Mais aujourd’hui, en poussant sur l’exploitation de la donnée et sur l’IA, les conditions d’exécution évoluent. L’IA en particulier réclame de la puissance de calcul et de la proximité. On ne peut imaginer par exemple une IA qui pilote un véhicule, mais qui nécessite 1 à 2 secondes pour réagir et lancer une action. La latence est devenue une contrainte essentielle, et tous les clients des IA attendent de leurs datacenters des résultats au plus proche du temps réel.

Les hyperscalers en sont conscients. A commencer par offrir des services de calcul dans leurs infrastructures. Mais ils sentent également le danger, car derrière l’IA et la data se cache un danger, celui de la proximité souveraine. Et bien sûr ils ont commencé à réagir. Aux Etats-Unis, comme à leur habitude, en se lançant dans une course à la proximité avec les datacenters Edge. En France, avec les clouds qualifiés de confiance…

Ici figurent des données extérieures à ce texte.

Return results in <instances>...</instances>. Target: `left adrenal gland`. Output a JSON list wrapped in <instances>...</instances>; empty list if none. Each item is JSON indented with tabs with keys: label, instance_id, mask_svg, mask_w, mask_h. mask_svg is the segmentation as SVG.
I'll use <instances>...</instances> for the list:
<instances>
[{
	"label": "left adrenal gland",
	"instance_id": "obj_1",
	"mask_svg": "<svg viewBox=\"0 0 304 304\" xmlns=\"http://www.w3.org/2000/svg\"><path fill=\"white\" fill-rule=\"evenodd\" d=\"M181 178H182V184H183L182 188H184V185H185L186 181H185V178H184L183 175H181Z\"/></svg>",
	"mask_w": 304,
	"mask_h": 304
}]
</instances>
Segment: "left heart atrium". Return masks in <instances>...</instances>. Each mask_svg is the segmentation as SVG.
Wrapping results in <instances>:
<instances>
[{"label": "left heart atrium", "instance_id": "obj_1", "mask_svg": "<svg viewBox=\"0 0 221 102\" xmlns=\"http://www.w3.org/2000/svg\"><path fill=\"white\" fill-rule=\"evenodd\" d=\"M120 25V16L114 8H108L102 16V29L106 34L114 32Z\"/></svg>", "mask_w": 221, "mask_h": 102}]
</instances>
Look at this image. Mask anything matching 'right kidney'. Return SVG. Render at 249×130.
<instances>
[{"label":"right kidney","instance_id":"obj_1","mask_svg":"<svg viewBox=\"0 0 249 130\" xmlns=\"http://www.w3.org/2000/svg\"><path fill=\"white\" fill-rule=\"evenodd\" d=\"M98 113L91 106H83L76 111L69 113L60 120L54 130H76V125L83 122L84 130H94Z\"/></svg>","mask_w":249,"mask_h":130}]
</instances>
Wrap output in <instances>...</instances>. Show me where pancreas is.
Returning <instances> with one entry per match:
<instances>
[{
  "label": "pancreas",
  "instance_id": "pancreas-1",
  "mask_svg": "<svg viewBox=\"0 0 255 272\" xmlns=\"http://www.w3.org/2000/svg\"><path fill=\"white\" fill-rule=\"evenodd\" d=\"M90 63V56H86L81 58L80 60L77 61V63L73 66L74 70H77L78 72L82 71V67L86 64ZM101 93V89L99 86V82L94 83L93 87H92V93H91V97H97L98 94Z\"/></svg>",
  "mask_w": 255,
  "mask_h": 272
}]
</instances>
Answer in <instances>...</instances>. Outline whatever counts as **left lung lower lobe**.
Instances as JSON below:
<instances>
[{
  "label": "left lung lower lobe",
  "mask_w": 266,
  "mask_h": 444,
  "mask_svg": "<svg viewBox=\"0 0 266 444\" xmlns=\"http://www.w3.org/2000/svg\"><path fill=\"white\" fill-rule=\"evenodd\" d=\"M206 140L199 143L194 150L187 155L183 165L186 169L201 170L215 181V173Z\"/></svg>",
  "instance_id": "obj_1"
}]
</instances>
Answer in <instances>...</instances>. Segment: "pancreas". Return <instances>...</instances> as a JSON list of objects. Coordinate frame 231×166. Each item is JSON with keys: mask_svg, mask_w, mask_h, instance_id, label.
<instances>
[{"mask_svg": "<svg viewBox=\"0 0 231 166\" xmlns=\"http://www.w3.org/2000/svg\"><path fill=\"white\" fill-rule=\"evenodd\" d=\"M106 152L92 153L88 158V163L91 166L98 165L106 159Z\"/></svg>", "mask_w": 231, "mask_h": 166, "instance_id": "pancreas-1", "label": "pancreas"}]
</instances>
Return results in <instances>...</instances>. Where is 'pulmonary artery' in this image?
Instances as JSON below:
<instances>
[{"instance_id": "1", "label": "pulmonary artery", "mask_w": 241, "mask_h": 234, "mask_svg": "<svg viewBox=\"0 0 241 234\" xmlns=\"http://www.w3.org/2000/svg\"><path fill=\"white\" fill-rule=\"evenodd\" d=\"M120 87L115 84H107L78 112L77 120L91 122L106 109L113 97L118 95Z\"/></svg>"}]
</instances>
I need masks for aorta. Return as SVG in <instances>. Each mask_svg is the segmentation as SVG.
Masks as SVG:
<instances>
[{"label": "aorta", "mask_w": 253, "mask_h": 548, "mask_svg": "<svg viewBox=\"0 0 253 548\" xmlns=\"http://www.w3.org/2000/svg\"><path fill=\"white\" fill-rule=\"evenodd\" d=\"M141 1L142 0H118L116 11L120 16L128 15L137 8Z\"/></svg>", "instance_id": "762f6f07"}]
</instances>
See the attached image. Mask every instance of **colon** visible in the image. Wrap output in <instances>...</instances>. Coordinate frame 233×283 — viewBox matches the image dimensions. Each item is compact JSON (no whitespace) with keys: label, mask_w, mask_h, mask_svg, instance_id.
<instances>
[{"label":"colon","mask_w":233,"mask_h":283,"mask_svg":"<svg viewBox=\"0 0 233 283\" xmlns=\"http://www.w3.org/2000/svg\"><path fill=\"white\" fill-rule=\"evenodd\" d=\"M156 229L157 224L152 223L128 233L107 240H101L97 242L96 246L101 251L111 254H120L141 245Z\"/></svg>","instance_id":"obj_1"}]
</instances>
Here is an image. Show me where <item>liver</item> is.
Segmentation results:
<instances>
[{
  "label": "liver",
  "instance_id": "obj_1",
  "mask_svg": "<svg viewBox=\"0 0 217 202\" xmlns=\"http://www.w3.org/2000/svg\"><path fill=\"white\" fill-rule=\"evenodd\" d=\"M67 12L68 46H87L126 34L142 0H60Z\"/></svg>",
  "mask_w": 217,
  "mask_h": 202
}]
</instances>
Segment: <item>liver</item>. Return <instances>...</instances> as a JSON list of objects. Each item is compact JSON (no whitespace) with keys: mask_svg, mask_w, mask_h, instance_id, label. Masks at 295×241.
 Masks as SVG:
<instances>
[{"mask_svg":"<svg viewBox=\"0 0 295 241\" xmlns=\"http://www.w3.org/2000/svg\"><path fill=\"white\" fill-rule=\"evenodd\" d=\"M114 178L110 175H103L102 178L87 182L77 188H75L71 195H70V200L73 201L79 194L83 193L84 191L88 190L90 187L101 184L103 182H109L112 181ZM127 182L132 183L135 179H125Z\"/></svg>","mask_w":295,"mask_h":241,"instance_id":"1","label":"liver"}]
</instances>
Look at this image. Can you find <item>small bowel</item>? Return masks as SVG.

Revenons sur le Edge, qui se décline à la dimension américaine : les géants du cloud multiplient leurs implantations hors des hubs qu’ils ont créés. Ils s’implantent dans des Etats qu’ils désertaient jusqu’à présent, à proximité des grands centres urbains jusqu’ici oubliés. Bien évidemment, ils n’abandonnent pas le modèle de l’hyperscale qui fait leur fortune, et qui emporte leurs process. Mais par touches ils modifient le paradigme de l’hyperscale.

De quoi s’agit-il ? De créer des datacenters plus petits pour être plus localisés et adaptés aux contraintes locales. De respecter de nouveaux usages en matière de développement durable, d’efficacité énergétique et de consommation d’eau. En fait de continuer de moderniser les infrastructures de datacenter tout en évitant de tendre le dos aux critiques politiques et environnementales trop souvent infondées.

Mais cette stratégie, qui commence également à émerger en Europe et dans le reste du monde, à une contrepartie : le prix des datacenters. Construire en approche hyperscale permet de réaliser des économies d’échelles et de mieux maîtriser l’ensemble des processus de la conception à la construction, de l’exploitation au ROI.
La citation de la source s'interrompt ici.